## About this task
Locate the string "starships" throughout the material and copy every line in which it occurs.

## Records for the exercise
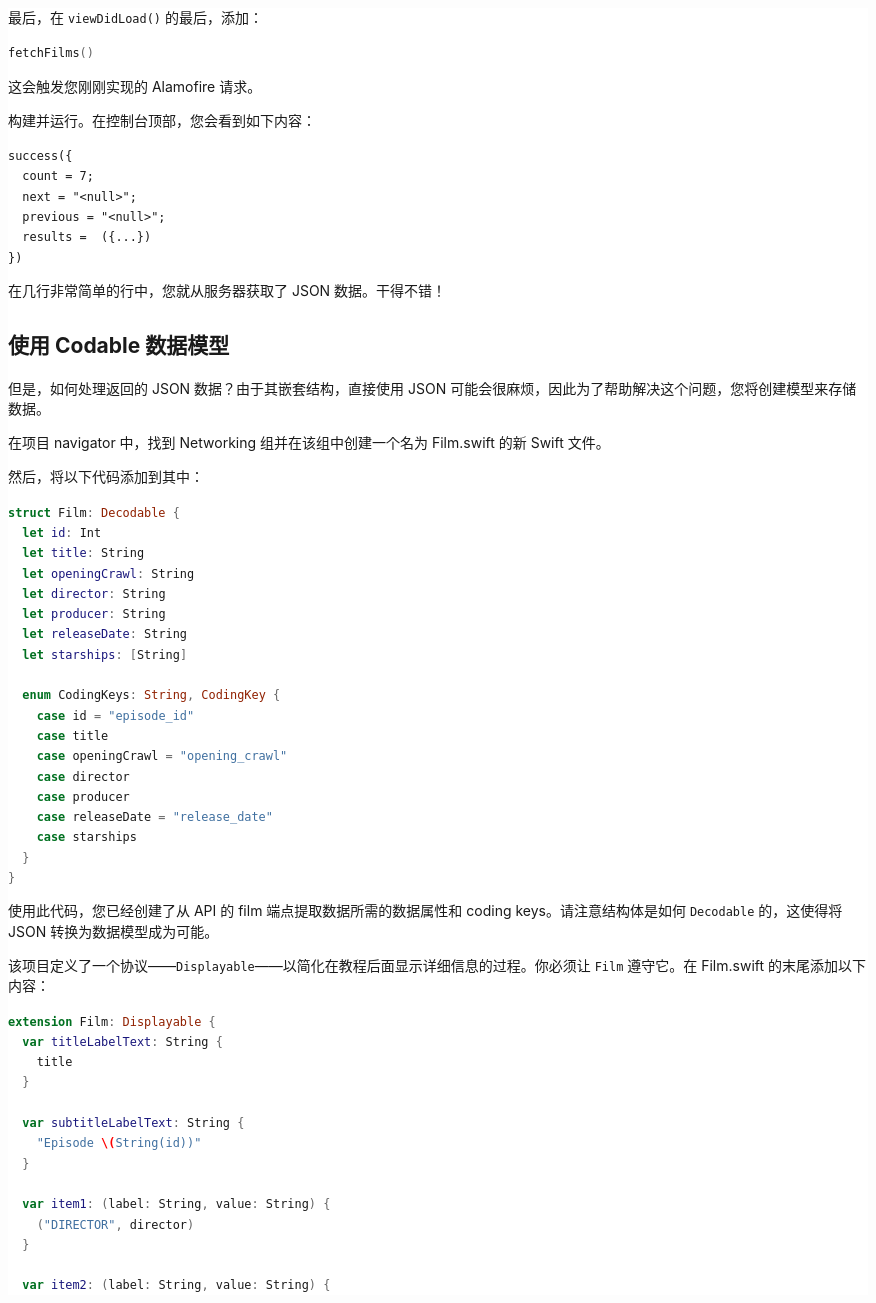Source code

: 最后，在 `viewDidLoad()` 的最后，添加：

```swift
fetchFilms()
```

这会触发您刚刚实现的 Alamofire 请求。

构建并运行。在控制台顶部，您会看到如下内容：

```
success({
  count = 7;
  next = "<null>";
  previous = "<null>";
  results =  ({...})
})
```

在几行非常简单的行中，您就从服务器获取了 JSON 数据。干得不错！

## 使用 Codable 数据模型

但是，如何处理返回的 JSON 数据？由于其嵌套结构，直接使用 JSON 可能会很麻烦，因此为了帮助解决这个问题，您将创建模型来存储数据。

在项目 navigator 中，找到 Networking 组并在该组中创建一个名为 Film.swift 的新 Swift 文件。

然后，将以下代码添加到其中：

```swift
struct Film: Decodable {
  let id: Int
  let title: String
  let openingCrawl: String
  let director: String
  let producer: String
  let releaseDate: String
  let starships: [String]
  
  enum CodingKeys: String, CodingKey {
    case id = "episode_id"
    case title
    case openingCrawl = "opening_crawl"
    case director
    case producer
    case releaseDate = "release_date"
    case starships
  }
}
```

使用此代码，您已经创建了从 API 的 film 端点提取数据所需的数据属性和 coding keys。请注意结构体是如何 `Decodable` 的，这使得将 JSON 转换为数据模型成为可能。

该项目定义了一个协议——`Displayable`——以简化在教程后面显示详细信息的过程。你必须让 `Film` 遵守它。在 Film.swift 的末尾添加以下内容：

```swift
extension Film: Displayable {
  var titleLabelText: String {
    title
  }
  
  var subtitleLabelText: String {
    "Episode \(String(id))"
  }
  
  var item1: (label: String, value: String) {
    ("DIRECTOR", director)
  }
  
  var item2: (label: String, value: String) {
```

## Solution below
  let starships: [String]
    case starships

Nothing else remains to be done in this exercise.